Transcribed page contents
--------------------------------------------------

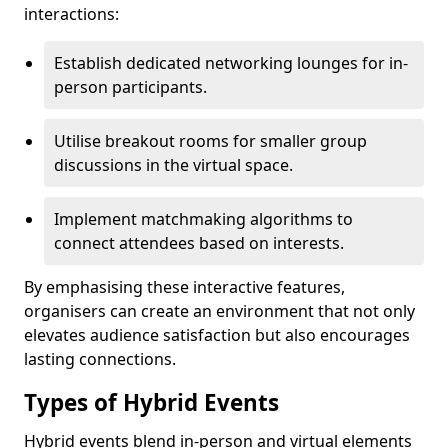
interactions:
Establish dedicated networking lounges for in-
person participants.
Utilise breakout rooms for smaller group
discussions in the virtual space.
Implement matchmaking algorithms to
connect attendees based on interests.
By emphasising these interactive features,
organisers can create an environment that not only
elevates audience satisfaction but also encourages
lasting connections.
Types of Hybrid Events
Hybrid events blend in-person and virtual elements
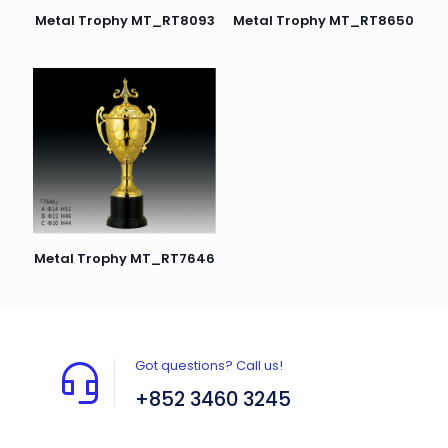
Metal Trophy MT_RT8093
Metal Trophy MT_RT8650
Metal Trophy MT_RT7646
Got questions? Call us!
+852 3460 3245
Flat A408, 4/F, Block A, Proficient Industrial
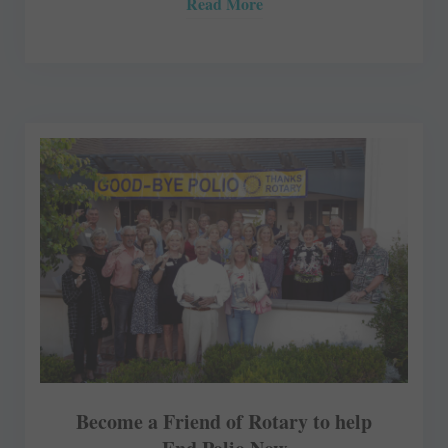
Read More
Become a Friend of Rotary to help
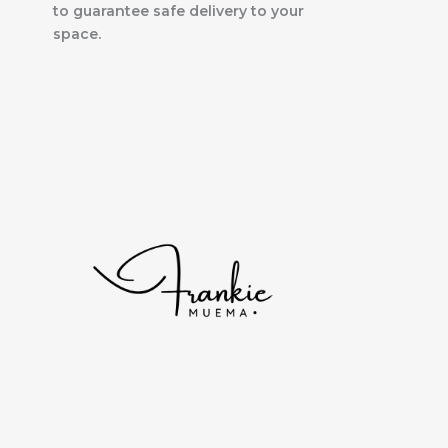
to guarantee safe delivery to your
space.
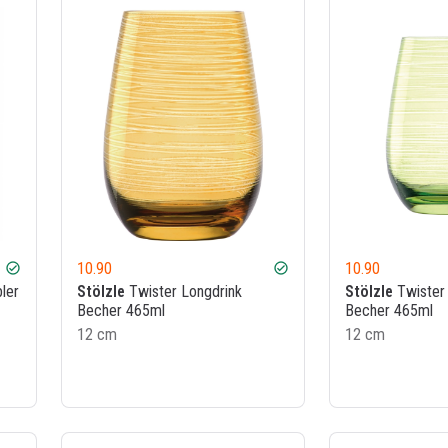
10.90
10.90
check_circle
check_circle
ler
Stölzle
Twister Longdrink
Stölzle
Twister 
Becher 465ml
Becher 465ml
12 cm
12 cm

--------------------------------------------------

**Action item**:
Count the lines in the transcribed page contents above that contain the word "Metal". Reply with the number only.

**Response below**:
3